Russia is big opportunity for India – pharma leader to RT
The CEO of a Moscow-based drug maker said Indian companies are making forays into the local market as Western majors leave
Indian pharmaceutical companies have increased their presence in Russia after Western competitors withdrew from the market in the wake of the sanctions against Moscow, Satya Karm Punia, the president of Moscow-based Rus Biopharm Group, said in an interview to RT.
India became Russia’s largest supplier of pharmaceuticals last year, filling the recent void left by previously dominant Western firms. “Because of the relationship that [India and Russia share], I am sure the Indian pharmaceutical companies have a good role to play in Russia,” the Indian businessman said. His group’s manufacturing facility is located in the special economic zone in the city of Dubna near Moscow.
Punia noted that in the past two years, since the outbreak of the conflict in Ukraine and increasing sanctions pressure on businesses, India has started supplying to Russia a host of the raw materials used to manufacture medicines, effectively replacing the Western suppliers that previously had a strong presence in the market. Punia claimed that Russia would derive a “price benefit” for its domestically produced medicines if it sourced more raw materials from India. “The medicines would get cheaper, which means [it would be] more accessible for the regular people; that is a huge benefit.”
The businessman termed India’s increasing forays into the Russian market a “big opportunity” for the South Asian nation. According to Punia, around 15-20 Indian pharmaceutical companies are already working in Russia, although just a few have established manufacturing units in the country.
India recently replaced Germany as the top supplier of medicines to Russia. Indian manufacturers ramped up exports by 3% last year, delivering nearly 294 million packages of medicine to Russia. Germany was Russia’s top supplier in 2021 and 2022, RBK reported earlier this week, citing data compiled by the consultancy RNC Pharma.
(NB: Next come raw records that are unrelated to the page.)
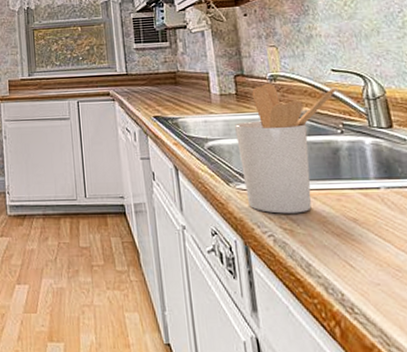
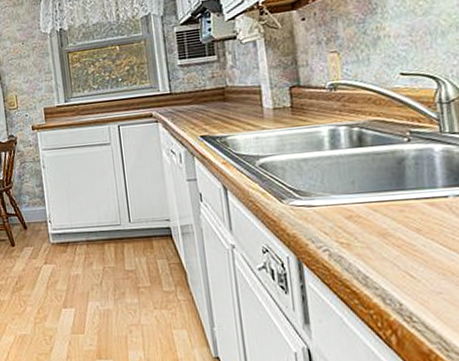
utensil holder: present [235,84,337,214] -> none [289,92,405,228]

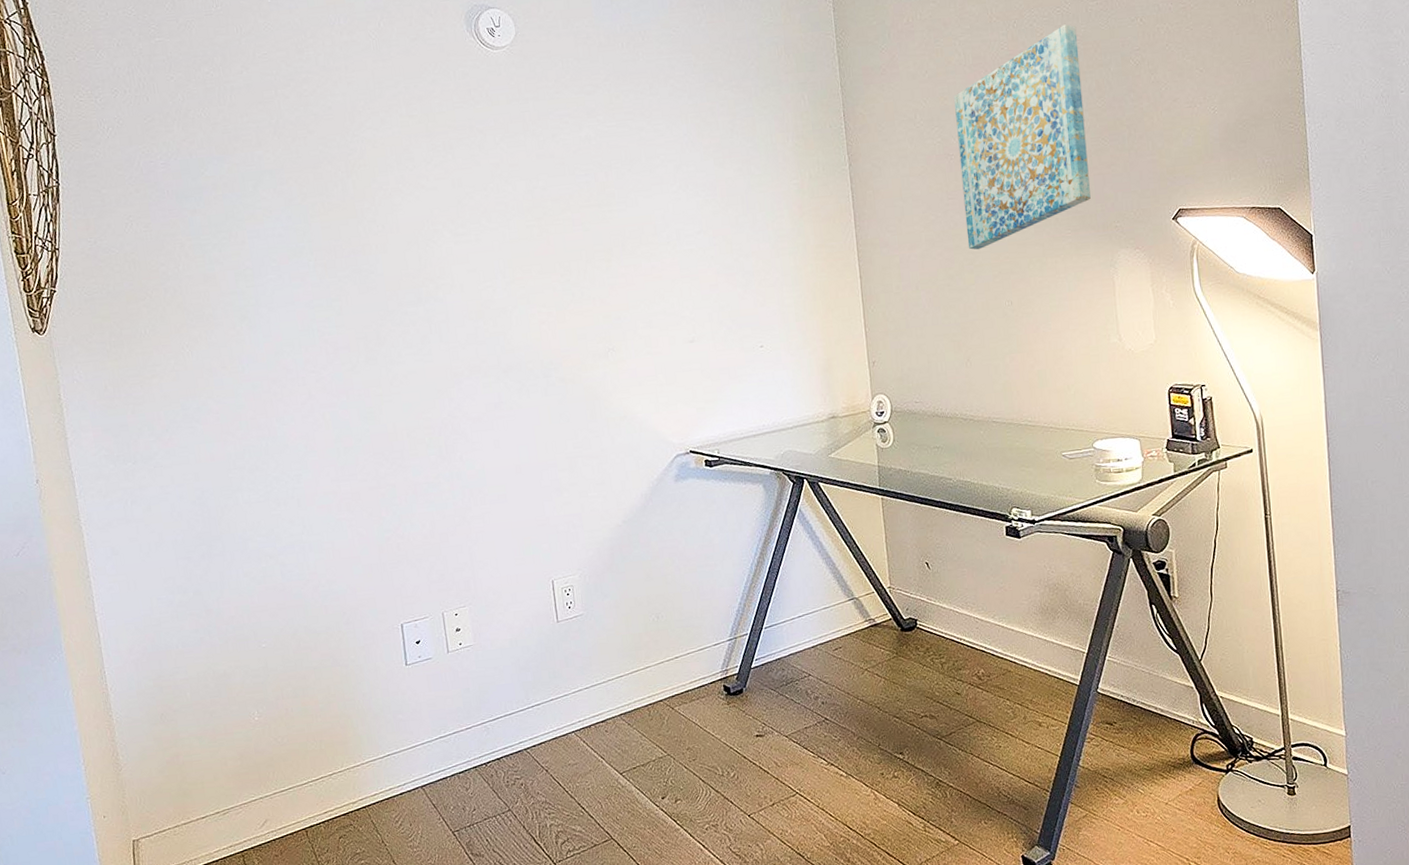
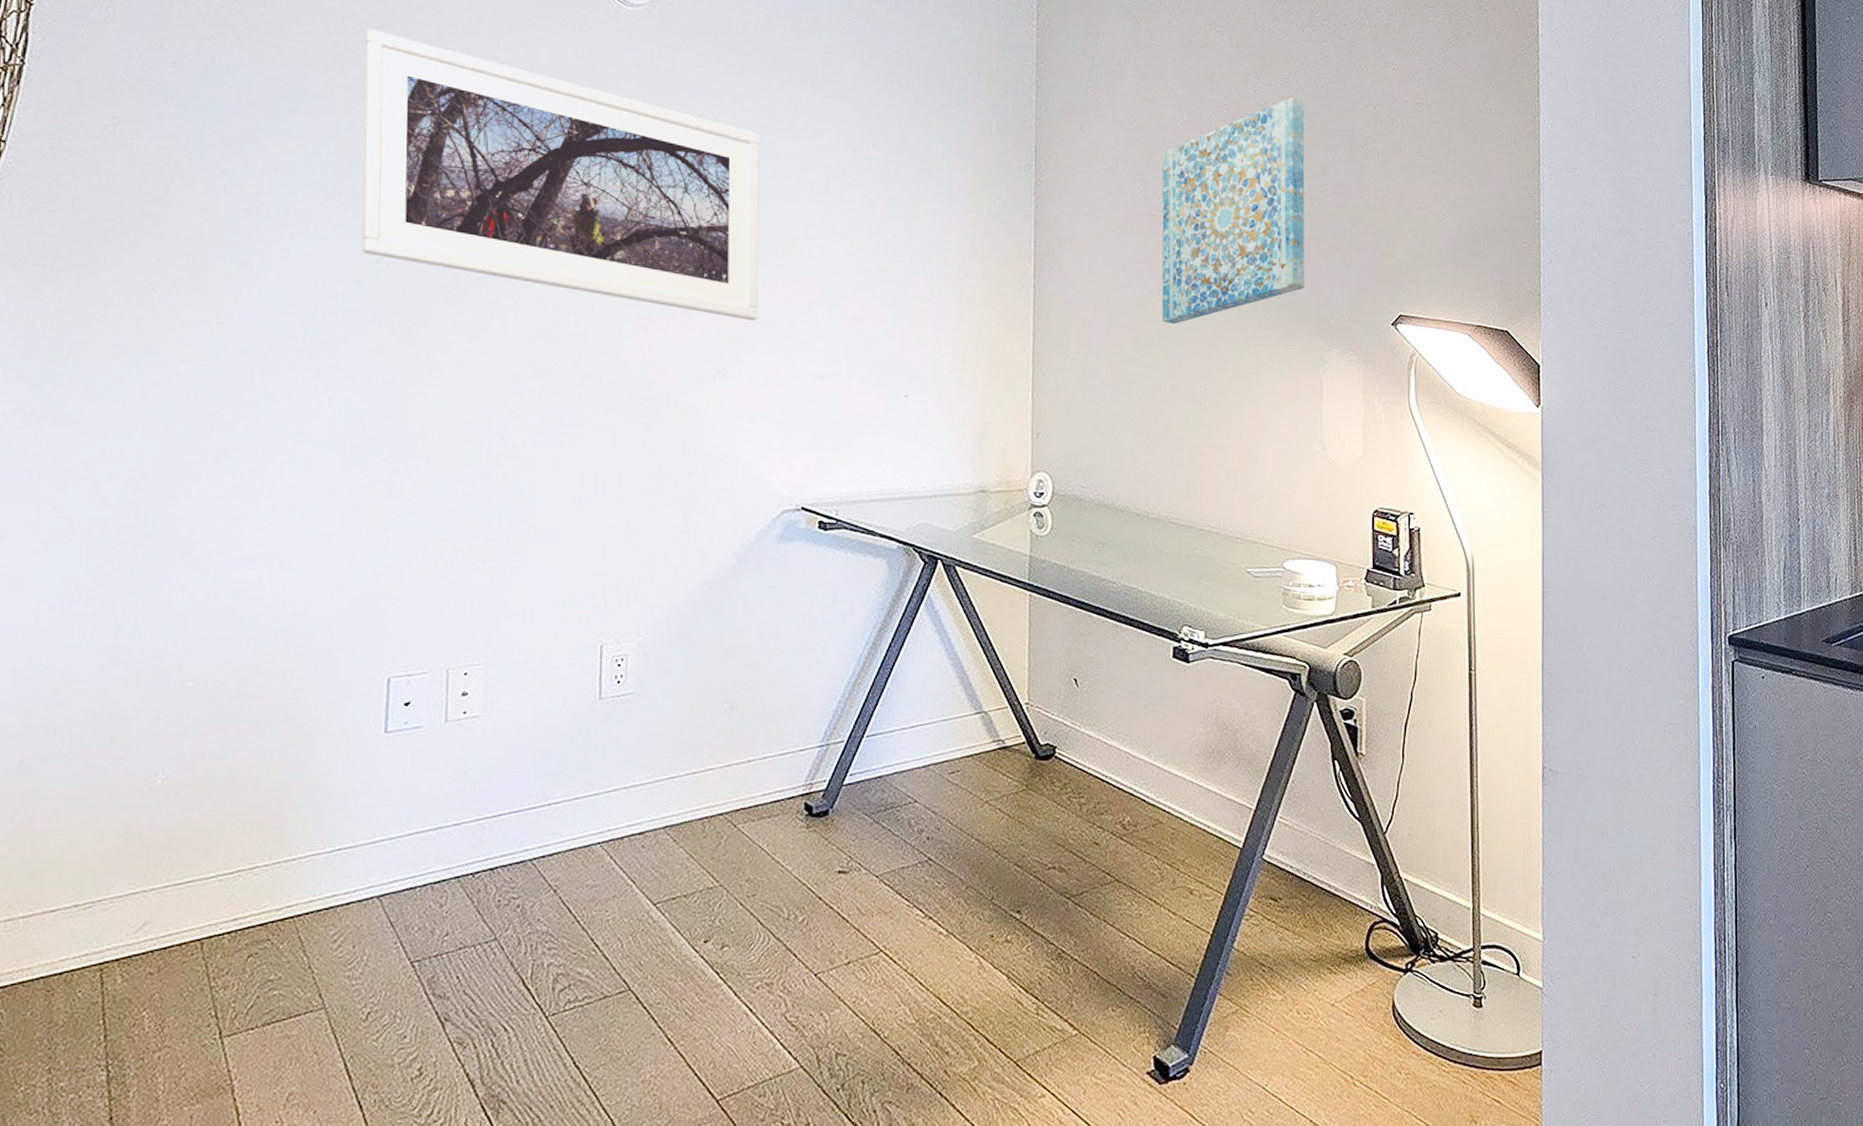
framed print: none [298,108,635,303] -> present [362,29,760,322]

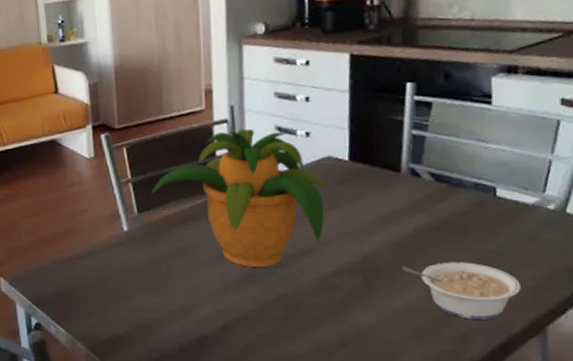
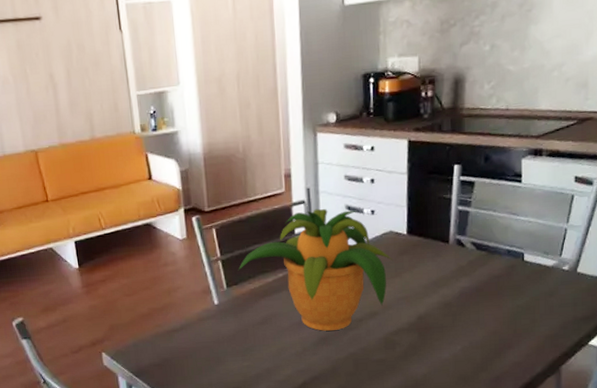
legume: present [402,262,520,319] -> none [450,317,541,365]

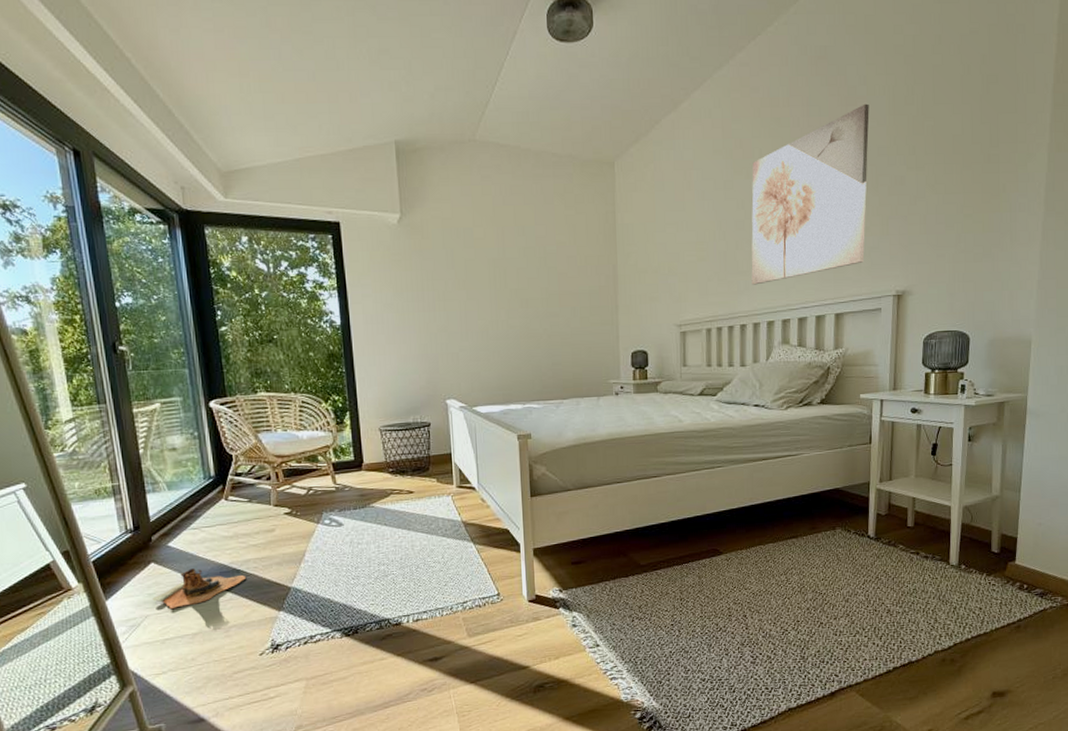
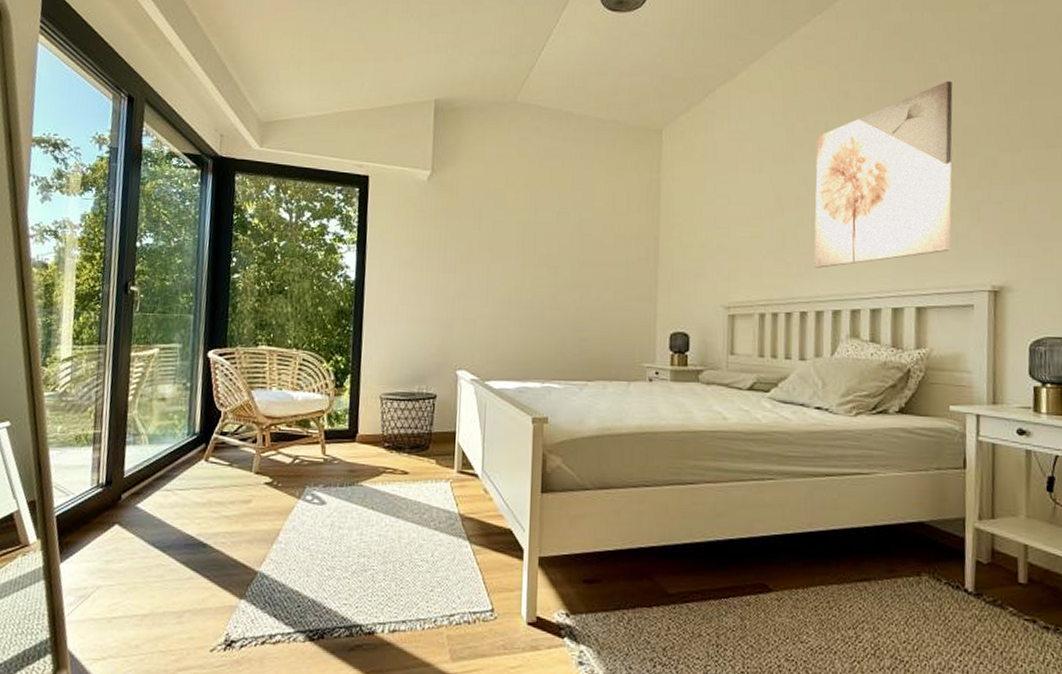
boots: present [152,568,245,609] -> none [108,536,211,581]

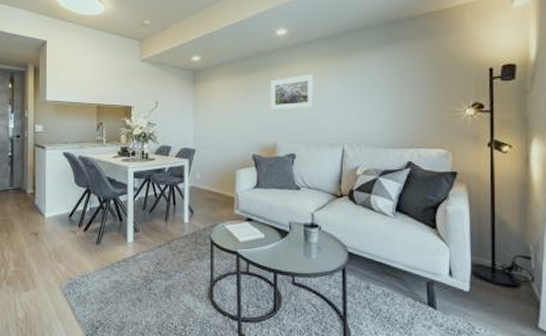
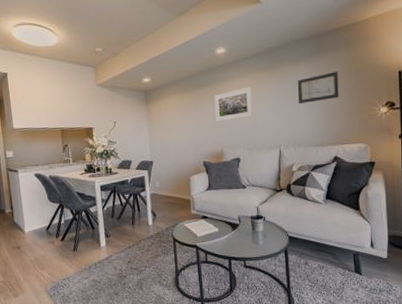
wall art: none [367,64,416,98] -> present [297,71,339,105]

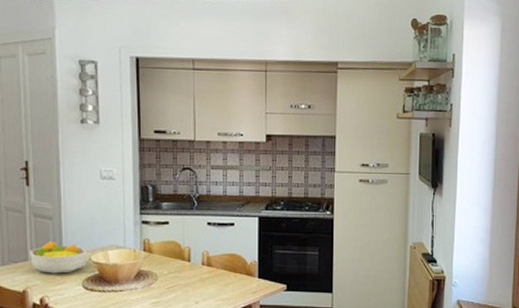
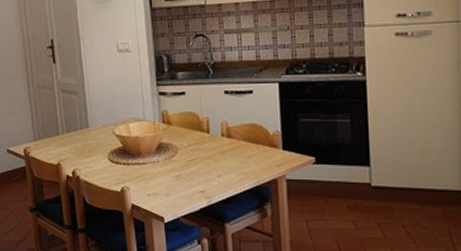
fruit bowl: present [29,240,88,274] -> none [59,115,111,147]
Mumbai-based Oxford Laboratories was one of the top suppliers to Russia last year, boosting exports by 67% to 4.8 million packages, the data showed.
Many Western pharmaceutical companies have suspended their non-essential work and investments in Russia over the Ukraine conflict, while several key global pharma producers, including Eli Lilly, Bayer, Pfizer, MSD, and Novartis, have also halted new clinical trials in Russia. “Interestingly, health care is not under sanctions,” Punia said. “But somehow, the big pharma – maybe not formally – are under pressure to stop investing in Russia [and] to stop supplies of important medicines.” Describing the situation as “morally wrong,” Punia asserted that big pharma companies are losing an important market and thus “damaging themselves.”